Secular Humanism can only live as a parasite on Christianity 

Secular humanism might be described as the philosophical belief that all human beings have value and dignity, which is inherent rather than defined by supernatural beliefs or religious dogma.

A couple of interesting points about secular humanism-
-It shares a number of beliefs with traditional Christianity, especially the belief in the inherent worth and dignity of a human being.
-It provides no basis for that belief; no way of proving that humans do have any inherent value, other than their desire that it be so.
-Historically, it arose in areas (western Europe and America, specifically) with deep Christian roots.
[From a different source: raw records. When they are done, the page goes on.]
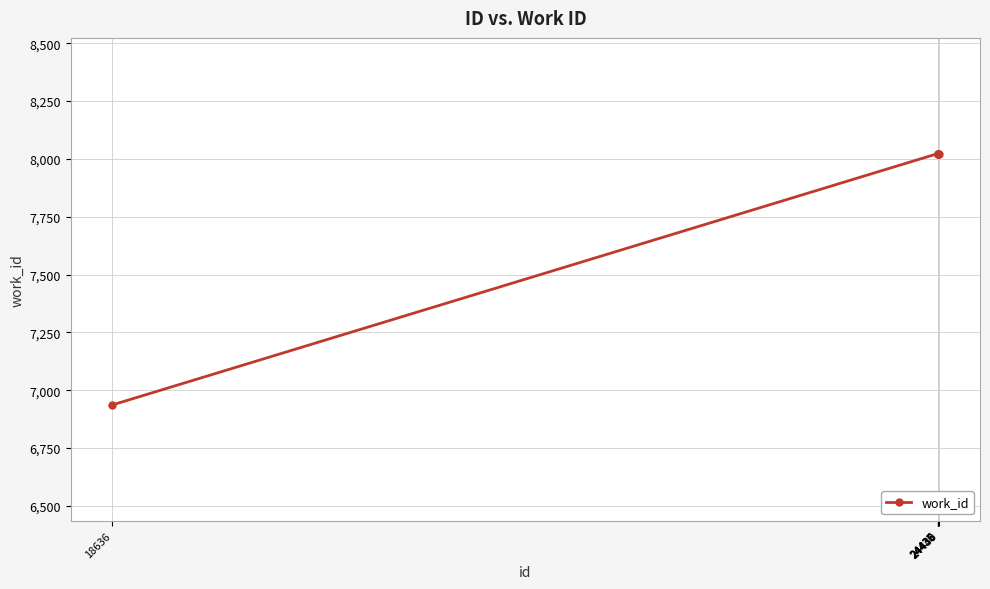

What is the difference between the maximum and minimum values?

1087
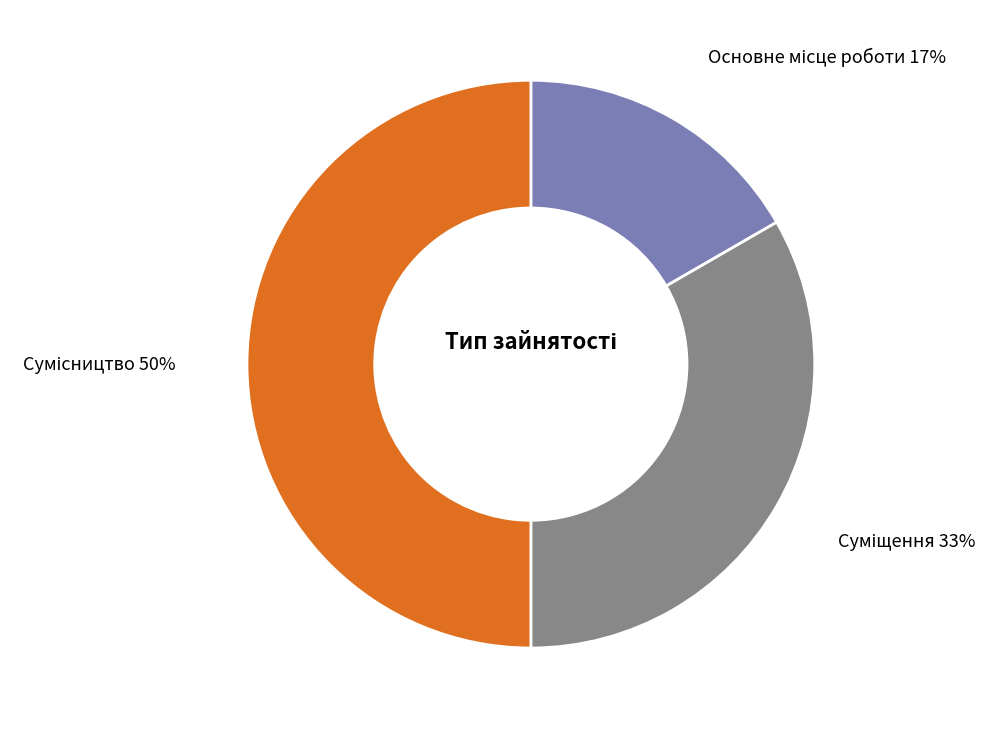

To the nearest percent, what is the average slice percentage?

33%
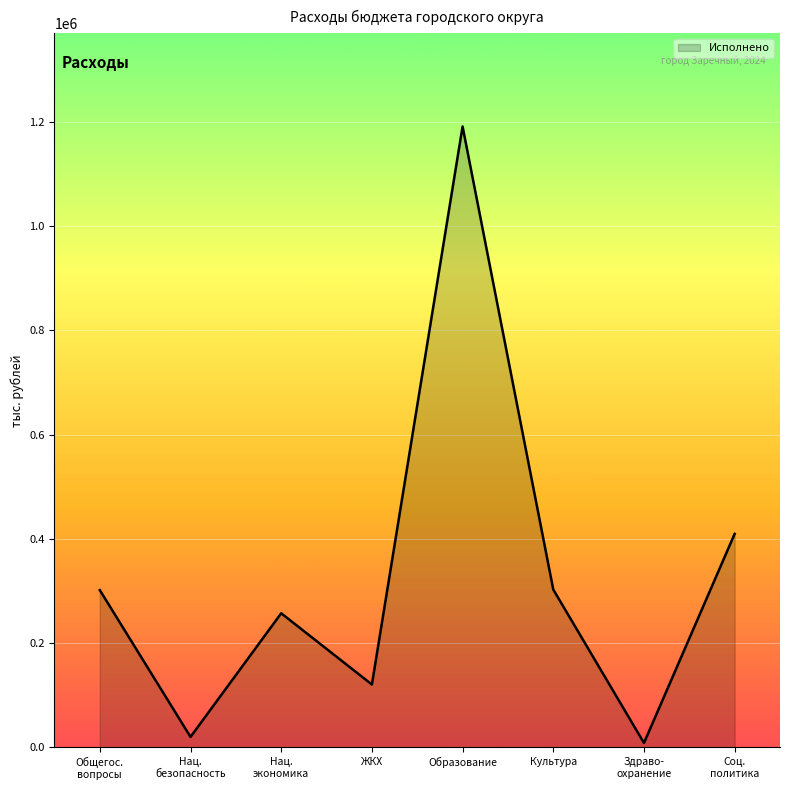

How many interior local valleys (lower than both neighbors) does the data have?

3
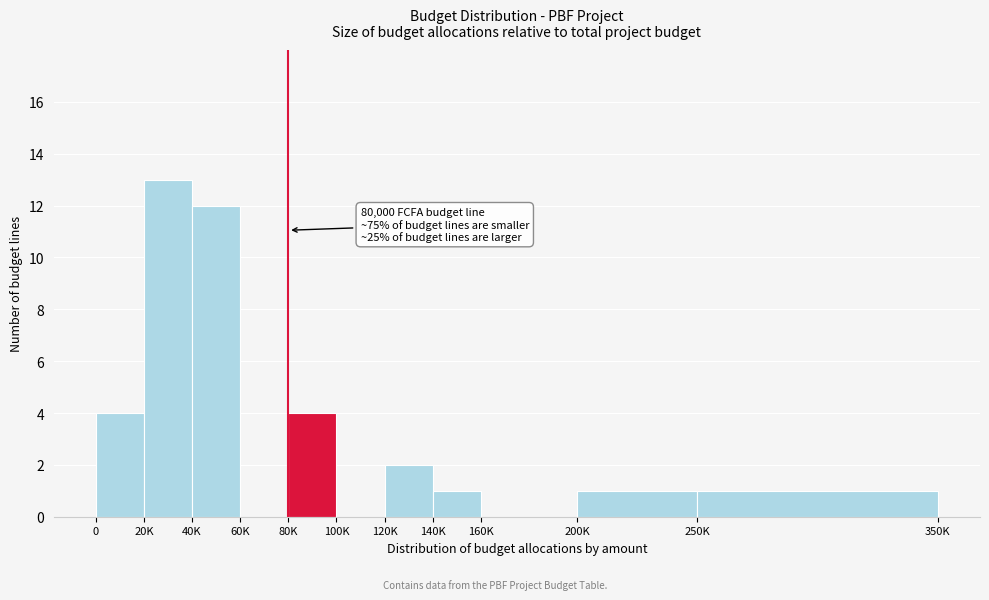

Reading left to right, list all the values displayed in this chart.

0=4	20K=13	40K=12	60K=0	80K=4	100K=0	120K=2	140K=1	160K=0	200K=1	250K=1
I conclude that secular humanism is a Christian heresy; meaning a belief system which is a distortion of Christian belief.  Secular humanism is an attempt to get the benefits of Christianity without paying the price, the price of submission to God.  It is the belief that the blessings that have come to the world through Christianity can be enjoyed while rejecting the supernatural basis for those beliefs.  It is a house built on sand, a philosophy with no epistemological foundation.

Even as secular humanists mock and deride Christianity, the fact is, that secular humanism could not exist without Christianity.  It is like a parasite.  It depends on a steady influx of people who accept the Christian belief in the inherent dignity of human beings.  But since it rejects the basis for that belief (that man was created in the image of God), it cannot actually inculcate that belief itself.  It can provide us with no reason why all human beings should have any particular worth, since in its philosophy we are all just matter.  Why should one collection of organic matter be more important than another?  Or why is organic matter of more inherent worth than non-organic matter?  And why should I view people of different genders or races as of equal value?  If Christianity were ever somehow to cease to exist, so would secular humanism, and the world would lapse back into barbarism and savagery.  Fortunately, that cannot happen, as God is God and has promised that the gates of hell will not prevail against His church.

Secular humanism, therefore, is a great deal like the pagan attempts in late antiquity to stem the growing influence of Christianity by aping Christianity's success.  Julian the Apostate tried to encourage pagan temples to emulate the moral virtue and charity of the Christian clergy.  He failed, because paganism lacks any real reason to do those things.  Secular humanism will fail for the same reason; moral behavior and charity toward others can only really be grounded in the truth of a Creator that made us all in His image.